** Records provided **
┌──

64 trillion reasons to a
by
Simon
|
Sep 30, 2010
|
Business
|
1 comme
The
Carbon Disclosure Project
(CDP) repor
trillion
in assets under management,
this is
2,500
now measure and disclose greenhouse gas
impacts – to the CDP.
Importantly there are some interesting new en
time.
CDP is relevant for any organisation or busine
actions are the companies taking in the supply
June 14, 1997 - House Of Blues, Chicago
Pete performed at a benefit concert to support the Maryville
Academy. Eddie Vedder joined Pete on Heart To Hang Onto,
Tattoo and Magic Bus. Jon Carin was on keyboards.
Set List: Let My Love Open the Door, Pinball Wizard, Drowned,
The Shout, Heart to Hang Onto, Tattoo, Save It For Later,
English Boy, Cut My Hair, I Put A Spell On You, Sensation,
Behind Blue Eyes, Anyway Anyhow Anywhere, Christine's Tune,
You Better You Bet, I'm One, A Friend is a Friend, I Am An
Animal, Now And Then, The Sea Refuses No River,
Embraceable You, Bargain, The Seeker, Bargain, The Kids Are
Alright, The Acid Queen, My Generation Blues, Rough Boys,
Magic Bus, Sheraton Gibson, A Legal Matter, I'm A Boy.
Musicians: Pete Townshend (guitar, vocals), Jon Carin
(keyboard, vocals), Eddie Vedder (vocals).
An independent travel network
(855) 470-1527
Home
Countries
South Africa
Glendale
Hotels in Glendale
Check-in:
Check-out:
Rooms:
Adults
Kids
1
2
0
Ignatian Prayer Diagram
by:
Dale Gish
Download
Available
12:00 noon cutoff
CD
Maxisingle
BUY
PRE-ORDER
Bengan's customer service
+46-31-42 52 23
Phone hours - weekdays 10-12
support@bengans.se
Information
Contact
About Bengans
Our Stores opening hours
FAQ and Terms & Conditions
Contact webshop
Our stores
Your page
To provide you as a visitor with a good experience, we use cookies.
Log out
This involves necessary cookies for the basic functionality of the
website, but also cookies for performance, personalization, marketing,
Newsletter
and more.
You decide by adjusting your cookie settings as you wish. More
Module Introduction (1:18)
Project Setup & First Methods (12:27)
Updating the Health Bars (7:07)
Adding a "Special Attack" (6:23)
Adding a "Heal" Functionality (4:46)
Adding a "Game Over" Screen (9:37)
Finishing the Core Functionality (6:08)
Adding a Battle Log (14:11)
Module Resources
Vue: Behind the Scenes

└──

** Assignment **
Both end lines included, restate word for word the lines above from the line with "South Africa" to the line with "This involves necessary", and nothing else.

** Completed exercise **
South Africa
Glendale
Hotels in Glendale
Check-in:
Check-out:
Rooms:
Adults
Kids
1
2
0
Ignatian Prayer Diagram
by:
Dale Gish
Download
Available
12:00 noon cutoff
CD
Maxisingle
BUY
PRE-ORDER
Bengan's customer service
+46-31-42 52 23
Phone hours - weekdays 10-12
support@bengans.se
Information
Contact
About Bengans
Our Stores opening hours
FAQ and Terms & Conditions
Contact webshop
Our stores
Your page
To provide you as a visitor with a good experience, we use cookies.
Log out
This involves necessary cookies for the basic functionality of the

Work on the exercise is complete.